Hartford (Conn.) Courant Editor Brian Toolan recently told Courant Travel Editor Denis Horgan that he could no longer publish commentary on his Web log, DenisHorgan.com. Horgan is a former columnist for the paper who was transferred to the travel writing position earlier this year.
After losing his column, Horgan decided to set up his own Web page, where he has commented on everything from baseball to the Iraqi information minister to same-sex unions. "It kept me happy and gave me a chance to keep doing things that I wanted to do," Horgan told E&P Online. "I do it on my own time, from my own house. I'm not competing with the Courant. I'm not looking for advertisers. In fact, it costs me money to do this."
But Toolan sees it differently. "Denis Horgan's entire professional profile is a result of his attachment to The Hartford Courant, yet he has unilaterally created for himself a parallel journalistic universe where he'll do commentary on the institutions that the paper has to cover without any editing oversight by the Courant," Toolan said. "That makes the paper vulnerable."
The editor added that allowing an employee to set up his own opinion blog was a bad precedent. "There are 325 other people here who could create similar [Web sites] for themselves," Toolan said.
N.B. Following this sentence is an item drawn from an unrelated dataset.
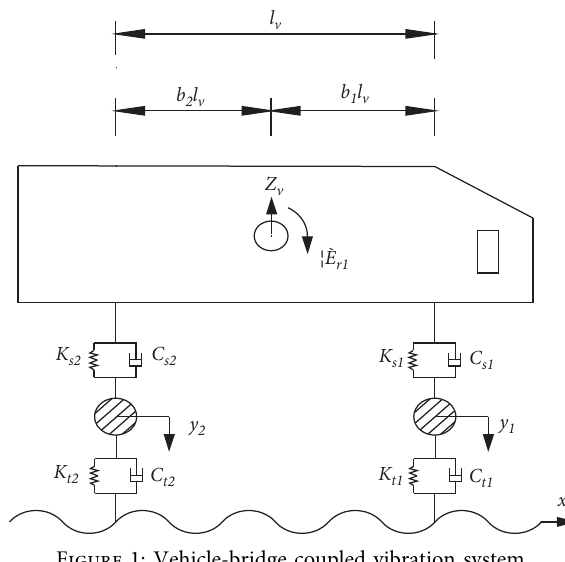
Figure 1: Vehicle-bridge coupled vibration system.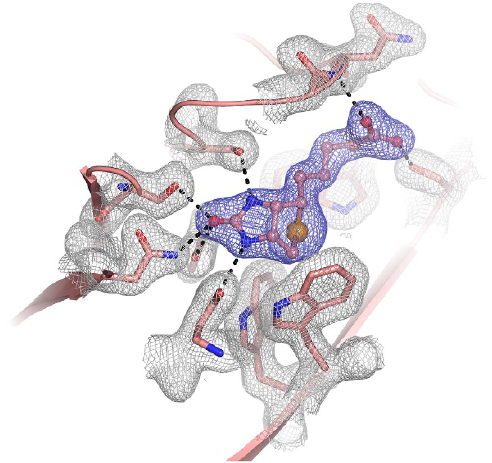
Figure 2 | Electron-density map of the selenobiotin-binding site. Final 2 Fo - Fc electron-density map of selenobiotin-binding pocket contoured at the 1 s level. Selenobiotin is shown in balls and sticks model and its electron-density coloured in blue. The locations of active site residues are shown and their electron-density is coloured in grey.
Interesting to see how threatened mainstream media are becoming. And it's about time. Creating "a parallel journalistic universe" is the point of much blogging.
Jeff Jarvis at BuzzMachine puts it this way: "Many other media companies -- newspaper, magazine, TV, radio, online -- will need to start looking at the world in this way: from the other side, from the perspective of the audience, the audience as publisher."
Tip for Horgan: Pick a pseudonym like, I don't know, something weird like skimble, and then write whatever the hell you want.
Tip for Brian Toolan, his editor: Find a new career now, because the days of timid, pissant papers like the Courant are numbered.